Antes de fichar por Al Nassr, donde coincidió con Cristiano Ronaldo, el propio Jesus admitió que no pudo decir que no a la llamada del astro portugués. “No podía rechazar la invitación” del legendario delantero para entrenar al club, confesó entonces. El técnico llegó, compitió y se marchó al final de la temporada 2025-26. El puesto lo ocupa ahora Ange Postecoglou.
Cristiano se despide del Mundial, Portugal mira a 2030
La designación de Jesus llega en un momento simbólico. Cristiano Ronaldo, máximo goleador histórico a nivel de selecciones con 146 tantos en 233 partidos con Portugal, ya ha confirmado que no disputará otro Mundial.
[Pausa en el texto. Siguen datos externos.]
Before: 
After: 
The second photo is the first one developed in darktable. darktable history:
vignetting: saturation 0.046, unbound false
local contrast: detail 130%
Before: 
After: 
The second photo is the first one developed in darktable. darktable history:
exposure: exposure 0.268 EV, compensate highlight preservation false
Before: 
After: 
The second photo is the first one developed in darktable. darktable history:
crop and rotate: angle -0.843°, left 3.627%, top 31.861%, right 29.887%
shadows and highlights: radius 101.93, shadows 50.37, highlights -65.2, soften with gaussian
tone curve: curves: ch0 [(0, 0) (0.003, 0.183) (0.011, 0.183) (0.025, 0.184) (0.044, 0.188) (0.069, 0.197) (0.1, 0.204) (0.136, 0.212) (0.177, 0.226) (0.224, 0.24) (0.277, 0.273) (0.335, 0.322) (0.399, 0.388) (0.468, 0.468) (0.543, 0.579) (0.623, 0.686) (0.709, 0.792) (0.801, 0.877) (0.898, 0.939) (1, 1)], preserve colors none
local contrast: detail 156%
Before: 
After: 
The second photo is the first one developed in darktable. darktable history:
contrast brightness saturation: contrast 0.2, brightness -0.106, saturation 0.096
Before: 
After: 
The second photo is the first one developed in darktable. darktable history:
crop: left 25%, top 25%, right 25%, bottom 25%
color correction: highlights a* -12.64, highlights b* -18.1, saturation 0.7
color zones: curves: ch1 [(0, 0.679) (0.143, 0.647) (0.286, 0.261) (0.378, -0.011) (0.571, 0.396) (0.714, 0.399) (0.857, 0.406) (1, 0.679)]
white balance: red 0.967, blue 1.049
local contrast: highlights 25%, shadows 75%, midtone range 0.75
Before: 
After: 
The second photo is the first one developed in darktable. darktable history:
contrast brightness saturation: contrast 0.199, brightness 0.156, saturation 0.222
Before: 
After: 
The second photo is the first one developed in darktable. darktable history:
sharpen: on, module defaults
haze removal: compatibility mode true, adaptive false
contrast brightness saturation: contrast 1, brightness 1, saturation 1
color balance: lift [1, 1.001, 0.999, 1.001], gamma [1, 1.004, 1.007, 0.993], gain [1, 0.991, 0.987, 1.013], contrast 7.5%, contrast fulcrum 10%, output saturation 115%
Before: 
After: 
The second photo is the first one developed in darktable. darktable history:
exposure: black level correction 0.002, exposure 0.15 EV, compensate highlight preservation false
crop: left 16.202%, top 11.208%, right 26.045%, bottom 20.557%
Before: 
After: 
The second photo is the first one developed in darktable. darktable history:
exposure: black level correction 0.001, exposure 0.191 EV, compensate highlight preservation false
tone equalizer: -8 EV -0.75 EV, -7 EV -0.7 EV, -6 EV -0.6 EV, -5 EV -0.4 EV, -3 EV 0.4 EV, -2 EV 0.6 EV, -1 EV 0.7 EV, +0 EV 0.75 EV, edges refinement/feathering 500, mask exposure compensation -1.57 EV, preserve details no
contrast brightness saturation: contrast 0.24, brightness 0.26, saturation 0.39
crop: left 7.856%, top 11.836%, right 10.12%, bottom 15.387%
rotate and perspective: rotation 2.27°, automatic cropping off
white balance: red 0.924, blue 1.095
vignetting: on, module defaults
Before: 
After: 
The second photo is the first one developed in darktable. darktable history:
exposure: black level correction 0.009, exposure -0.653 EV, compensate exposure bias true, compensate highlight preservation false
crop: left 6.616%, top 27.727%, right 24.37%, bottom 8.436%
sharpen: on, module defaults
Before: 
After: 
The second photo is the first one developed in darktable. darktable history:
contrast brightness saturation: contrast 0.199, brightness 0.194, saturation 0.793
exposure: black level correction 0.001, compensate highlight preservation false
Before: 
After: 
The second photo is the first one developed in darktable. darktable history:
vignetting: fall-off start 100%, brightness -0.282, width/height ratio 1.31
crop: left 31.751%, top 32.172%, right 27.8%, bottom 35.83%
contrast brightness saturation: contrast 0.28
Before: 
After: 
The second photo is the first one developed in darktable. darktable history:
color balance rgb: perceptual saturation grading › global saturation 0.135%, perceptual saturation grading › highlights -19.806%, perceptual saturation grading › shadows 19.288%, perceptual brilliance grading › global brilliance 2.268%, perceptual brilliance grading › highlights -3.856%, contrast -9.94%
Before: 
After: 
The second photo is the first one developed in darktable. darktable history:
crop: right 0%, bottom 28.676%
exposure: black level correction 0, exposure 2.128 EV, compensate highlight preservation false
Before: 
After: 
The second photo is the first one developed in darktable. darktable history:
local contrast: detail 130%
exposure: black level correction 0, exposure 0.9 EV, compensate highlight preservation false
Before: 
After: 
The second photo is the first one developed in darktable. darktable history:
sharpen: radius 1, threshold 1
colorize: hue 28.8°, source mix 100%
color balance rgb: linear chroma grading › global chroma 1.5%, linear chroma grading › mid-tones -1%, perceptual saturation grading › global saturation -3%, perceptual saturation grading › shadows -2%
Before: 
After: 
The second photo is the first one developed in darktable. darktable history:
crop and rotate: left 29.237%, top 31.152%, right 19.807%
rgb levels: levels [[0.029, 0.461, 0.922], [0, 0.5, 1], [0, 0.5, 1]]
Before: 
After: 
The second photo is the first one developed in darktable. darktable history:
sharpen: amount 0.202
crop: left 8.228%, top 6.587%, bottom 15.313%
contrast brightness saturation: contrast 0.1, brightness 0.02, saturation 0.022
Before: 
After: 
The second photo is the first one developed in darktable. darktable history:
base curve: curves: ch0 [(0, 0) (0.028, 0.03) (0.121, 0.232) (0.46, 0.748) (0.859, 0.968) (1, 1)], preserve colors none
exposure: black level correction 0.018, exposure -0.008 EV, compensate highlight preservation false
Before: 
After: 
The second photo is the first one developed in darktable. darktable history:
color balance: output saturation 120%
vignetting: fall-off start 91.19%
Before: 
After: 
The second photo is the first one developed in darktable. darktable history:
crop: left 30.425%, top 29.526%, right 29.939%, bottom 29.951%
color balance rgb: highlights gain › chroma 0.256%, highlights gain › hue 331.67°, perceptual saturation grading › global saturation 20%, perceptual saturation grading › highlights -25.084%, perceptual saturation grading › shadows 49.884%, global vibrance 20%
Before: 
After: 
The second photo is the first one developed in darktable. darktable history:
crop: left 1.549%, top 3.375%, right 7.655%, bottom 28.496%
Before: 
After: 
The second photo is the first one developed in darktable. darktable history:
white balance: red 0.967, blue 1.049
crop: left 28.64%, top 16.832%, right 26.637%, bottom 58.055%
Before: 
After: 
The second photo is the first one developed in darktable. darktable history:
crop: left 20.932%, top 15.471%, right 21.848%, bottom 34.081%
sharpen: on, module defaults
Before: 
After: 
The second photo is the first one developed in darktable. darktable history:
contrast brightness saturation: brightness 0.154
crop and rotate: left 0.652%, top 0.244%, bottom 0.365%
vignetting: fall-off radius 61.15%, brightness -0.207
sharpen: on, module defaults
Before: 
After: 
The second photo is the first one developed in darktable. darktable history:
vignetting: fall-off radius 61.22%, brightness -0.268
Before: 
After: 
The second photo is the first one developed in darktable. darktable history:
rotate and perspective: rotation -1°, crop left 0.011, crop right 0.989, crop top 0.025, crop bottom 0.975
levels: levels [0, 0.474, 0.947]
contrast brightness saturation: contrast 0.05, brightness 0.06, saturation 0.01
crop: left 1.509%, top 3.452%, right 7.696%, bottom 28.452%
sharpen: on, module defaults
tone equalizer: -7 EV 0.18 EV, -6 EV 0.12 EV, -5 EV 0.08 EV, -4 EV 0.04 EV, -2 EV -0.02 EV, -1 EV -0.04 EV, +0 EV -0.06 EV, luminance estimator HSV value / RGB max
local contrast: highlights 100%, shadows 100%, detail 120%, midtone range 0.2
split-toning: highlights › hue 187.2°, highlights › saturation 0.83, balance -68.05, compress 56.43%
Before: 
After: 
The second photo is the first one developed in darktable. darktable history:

Se cierra una era.
El próximo gran escenario ya tiene fecha y acento local. Portugal coorganizará el Mundial de 2030 junto a España y Marruecos, con Uruguay, Argentina y Paraguay albergando también partidos al inicio del torneo. Un Mundial repartido, histórico, y con partidos en casa para la selección lusa.
La gran pregunta es evidente: ¿qué Portugal llegará a esa cita?
Un proyecto sin red
Jesus asume un vestuario que ya sabe lo que es ganar títulos continentales, pero que lleva dos décadas sin pisar las últimas rondas de un Mundial. Deberá gestionar la transición de una generación marcada por Cristiano hacia un equipo con nuevos líderes, sin perder la competitividad que ha llevado a Portugal a levantar la Eurocopa y dos Nations League.
No se trata solo de resultados. Se trata de identidad. El estilo agresivo, exigente y emocional de Jorge Jesus encaja con una selección que busca carácter en los grandes momentos. Sus 36 años de carrera no le conceden margen para la paciencia: llega para competir desde el primer día.
El banquillo de Portugal ya tiene dueño. La pregunta, ahora, es si Jorge Jesus será el hombre que devuelva al país a las alturas del Mundial… justo cuando el torneo llame a la puerta de casa en 2030.